Saved data entries:

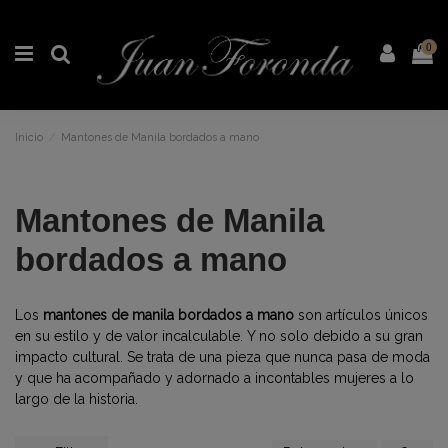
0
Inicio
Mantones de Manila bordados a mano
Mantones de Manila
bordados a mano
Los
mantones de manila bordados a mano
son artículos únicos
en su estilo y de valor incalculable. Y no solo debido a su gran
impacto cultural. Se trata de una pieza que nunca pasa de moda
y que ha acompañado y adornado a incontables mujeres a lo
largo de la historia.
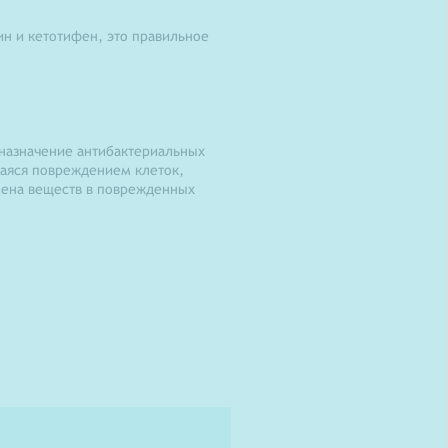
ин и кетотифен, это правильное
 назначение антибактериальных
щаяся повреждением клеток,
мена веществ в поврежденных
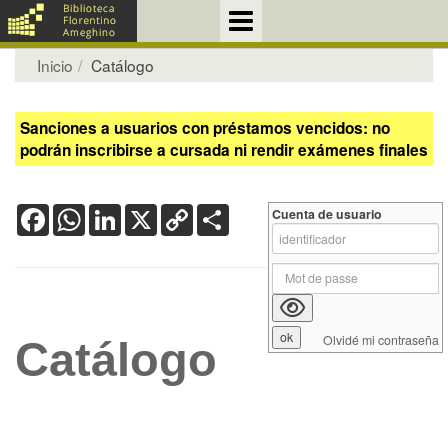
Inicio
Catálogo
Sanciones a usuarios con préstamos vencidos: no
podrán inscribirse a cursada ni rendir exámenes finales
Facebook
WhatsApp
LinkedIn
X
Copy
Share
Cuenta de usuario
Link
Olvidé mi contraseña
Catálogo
...
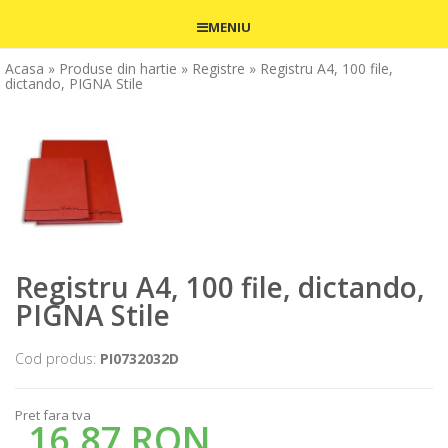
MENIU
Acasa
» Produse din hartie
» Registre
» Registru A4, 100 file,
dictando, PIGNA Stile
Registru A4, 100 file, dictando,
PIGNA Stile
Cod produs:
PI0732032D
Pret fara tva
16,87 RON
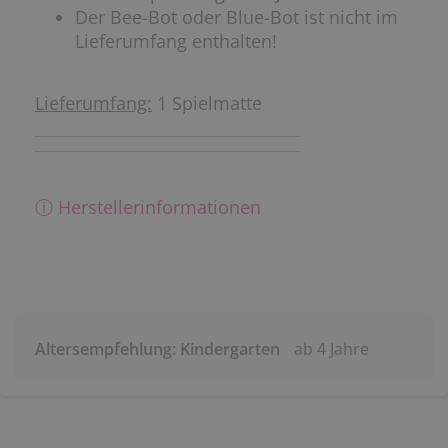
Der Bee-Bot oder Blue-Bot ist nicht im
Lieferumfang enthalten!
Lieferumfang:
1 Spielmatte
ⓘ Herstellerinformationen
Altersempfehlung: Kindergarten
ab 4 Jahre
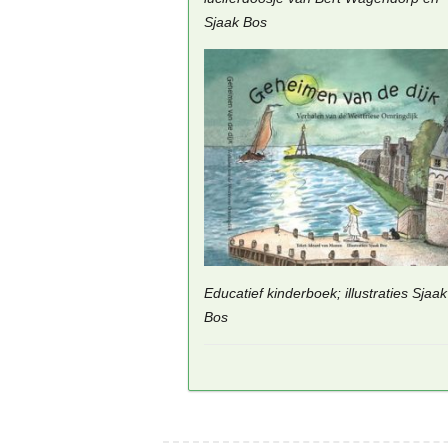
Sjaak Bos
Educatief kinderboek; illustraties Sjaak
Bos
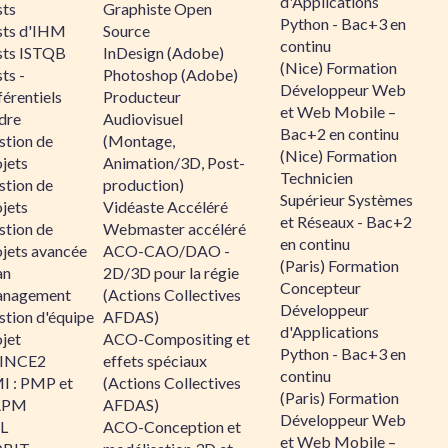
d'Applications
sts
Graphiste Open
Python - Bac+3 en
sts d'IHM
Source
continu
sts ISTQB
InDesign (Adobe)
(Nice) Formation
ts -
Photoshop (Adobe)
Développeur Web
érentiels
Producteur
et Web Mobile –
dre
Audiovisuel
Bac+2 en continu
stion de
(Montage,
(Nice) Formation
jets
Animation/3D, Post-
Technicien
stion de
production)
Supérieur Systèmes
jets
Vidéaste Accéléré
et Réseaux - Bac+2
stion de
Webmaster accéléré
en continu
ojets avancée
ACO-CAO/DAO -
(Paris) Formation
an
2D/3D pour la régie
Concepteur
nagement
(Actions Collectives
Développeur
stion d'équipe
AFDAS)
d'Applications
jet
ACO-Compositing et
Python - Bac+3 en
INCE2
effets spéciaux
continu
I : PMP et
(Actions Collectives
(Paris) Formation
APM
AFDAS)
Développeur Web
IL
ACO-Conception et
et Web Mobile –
--
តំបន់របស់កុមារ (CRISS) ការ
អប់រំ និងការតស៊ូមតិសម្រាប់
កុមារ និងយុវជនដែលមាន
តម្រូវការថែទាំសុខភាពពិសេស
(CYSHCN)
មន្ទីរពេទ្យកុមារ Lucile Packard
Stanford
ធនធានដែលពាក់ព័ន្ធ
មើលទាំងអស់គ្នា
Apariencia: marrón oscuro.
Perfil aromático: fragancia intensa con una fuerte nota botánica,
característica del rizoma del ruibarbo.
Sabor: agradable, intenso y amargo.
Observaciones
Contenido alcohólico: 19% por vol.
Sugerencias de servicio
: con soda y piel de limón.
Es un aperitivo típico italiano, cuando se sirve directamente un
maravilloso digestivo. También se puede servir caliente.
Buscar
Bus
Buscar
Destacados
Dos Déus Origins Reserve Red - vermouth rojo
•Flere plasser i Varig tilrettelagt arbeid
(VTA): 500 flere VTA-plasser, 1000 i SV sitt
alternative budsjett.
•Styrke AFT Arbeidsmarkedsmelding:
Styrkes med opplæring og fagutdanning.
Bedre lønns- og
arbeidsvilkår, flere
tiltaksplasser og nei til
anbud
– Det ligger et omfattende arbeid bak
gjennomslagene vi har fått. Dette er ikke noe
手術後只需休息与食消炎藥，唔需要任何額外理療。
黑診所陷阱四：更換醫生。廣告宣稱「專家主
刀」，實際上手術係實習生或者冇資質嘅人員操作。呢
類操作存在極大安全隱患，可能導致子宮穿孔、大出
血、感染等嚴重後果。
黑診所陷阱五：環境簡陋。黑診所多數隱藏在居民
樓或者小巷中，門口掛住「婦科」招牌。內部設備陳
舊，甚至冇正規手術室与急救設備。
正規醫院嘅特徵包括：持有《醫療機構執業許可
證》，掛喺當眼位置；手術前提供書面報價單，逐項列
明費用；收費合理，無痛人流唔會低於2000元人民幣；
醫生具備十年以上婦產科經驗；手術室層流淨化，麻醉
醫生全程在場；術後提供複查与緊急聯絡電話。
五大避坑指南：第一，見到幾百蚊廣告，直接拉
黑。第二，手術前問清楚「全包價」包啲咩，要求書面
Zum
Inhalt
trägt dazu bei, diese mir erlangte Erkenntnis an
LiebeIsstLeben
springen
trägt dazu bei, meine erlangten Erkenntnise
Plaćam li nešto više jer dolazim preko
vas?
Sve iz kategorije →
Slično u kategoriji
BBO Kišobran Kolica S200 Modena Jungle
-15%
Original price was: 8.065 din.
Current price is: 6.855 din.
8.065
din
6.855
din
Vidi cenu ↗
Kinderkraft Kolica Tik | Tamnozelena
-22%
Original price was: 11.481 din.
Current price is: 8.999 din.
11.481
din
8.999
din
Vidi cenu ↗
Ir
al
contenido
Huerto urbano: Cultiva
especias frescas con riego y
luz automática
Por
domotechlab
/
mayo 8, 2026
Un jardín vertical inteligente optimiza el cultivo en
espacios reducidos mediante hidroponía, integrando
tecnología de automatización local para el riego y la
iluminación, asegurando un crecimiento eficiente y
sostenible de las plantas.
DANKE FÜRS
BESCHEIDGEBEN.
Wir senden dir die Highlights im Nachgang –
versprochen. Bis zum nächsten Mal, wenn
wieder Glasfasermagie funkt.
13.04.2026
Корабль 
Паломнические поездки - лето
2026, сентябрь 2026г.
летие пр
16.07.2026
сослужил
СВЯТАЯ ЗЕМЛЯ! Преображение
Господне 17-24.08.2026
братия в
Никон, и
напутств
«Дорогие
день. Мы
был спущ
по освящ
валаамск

▶ **Exercise goal**: In the material above, copy word for word the lines from the one with "ин и кетотифен, это правильное" up to and including the one with "мена веществ в поврежденных".

▶ **Solution for this task**:
ин и кетотифен, это правильное
 назначение антибактериальных
щаяся повреждением клеток,
мена веществ в поврежденных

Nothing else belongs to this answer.